Answering the Wrong Questions in Columbia, MO

Just three days after the Columbia Heart Beat reported that Nathan Voris may have had a financial stake in Columbia, Missouri’s new animal control ordinance, Voris is denying any conflict of interest.

Voris, the former chair of the Columbia-Boone County Board of Health—now an employee of Pfizer Animal Health—was instrumental in crafting the ordinance, which requires all colony cats to “be tested annually for feline leukemia and feline immune deficiency virus.” No such testing is required for pet cats.

Pfizer Animal Health manufactures vaccines and a variety of FeLV and FIV tests for cats.

According to a story in yesterday’s Columbia Daily Tribune, though, Voris’ relationship with Pfizer (which, the Heart Beat reported, actually began when Voris was in veterinary school, serving as the drug-maker’s student rep) had no impact on the ordinance.

“Voris said he did not begin his employment with Pfizer until after provisions regarding feral cats were written into the proposed legislation, and, as a member of the Equine Veterinary Operations team for Pfizer, he has no personal stake in products for cats.”

According to the Tribune, Voris testified at last week’s City Council meeting, where the ordinance was approved 4–2, “and he defended the effectiveness of tests for feline leukemia and feline immunodeficiency virus.”

Was anybody disputing the effectiveness of the tests? The question is not whether or not they are effective, but whether they’re appropriate.

Research suggests that FeLV and FIV infection rates among colony cats are “similar to infection rates reported for owned cats,” [1] so the cats don’t benefit from annual testing.
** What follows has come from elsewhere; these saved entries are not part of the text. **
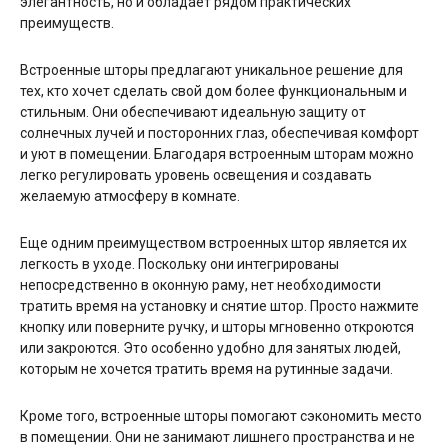
элегантность, но и обладает рядом практических
преимуществ.
Встроенные шторы предлагают уникальное решение для
тех, кто хочет сделать свой дом более функциональным и
стильным. Они обеспечивают идеальную защиту от
солнечных лучей и посторонних глаз, обеспечивая комфорт
и уют в помещении. Благодаря встроенным шторам можно
легко регулировать уровень освещения и создавать
желаемую атмосферу в комнате.
Еще одним преимуществом встроенных штор является их
легкость в уходе. Поскольку они интегрированы
непосредственно в оконную раму, нет необходимости
тратить время на установку и снятие штор. Просто нажмите
кнопку или поверните ручку, и шторы мгновенно откроются
или закроются. Это особенно удобно для занятых людей,
которым не хочется тратить время на рутинные задачи.
Кроме того, встроенные шторы помогают сэкономить место
в помещении. Они не занимают лишнего пространства и не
And the caretakers certainly don’t—in addition to the challenges of trapping and transporting cats for yearly vet visits, there’s the cost (easily $60 or more per cat, a local clinic tells me).

And there’s no benefit to local animal control officers, or to public health. So, what’s the provision in there for? According to Voris, the annual testing requirement has been in there for more than a year now—and still, nobody can explain its purpose.

I certainly can’t.

The news stories over the past week or so have done nothing to change my initial impression of Columbia’s new ordinance: this is the kind of legislation I’d craft if I were dead-set against TNR but lacked the integrity to take a stand publicly.

[Thank you, once again, to Alley Cat Rescue for the tip.]

Literature Cited
1. Lee, I.T., et al., “Prevalence of feline leukemia virus infection and serum antibodies against feline immunodeficiency virus in unowned free-roaming cats.” Journal of the American Veterinary Medical Association. 2002. 220(5): p. 620-622.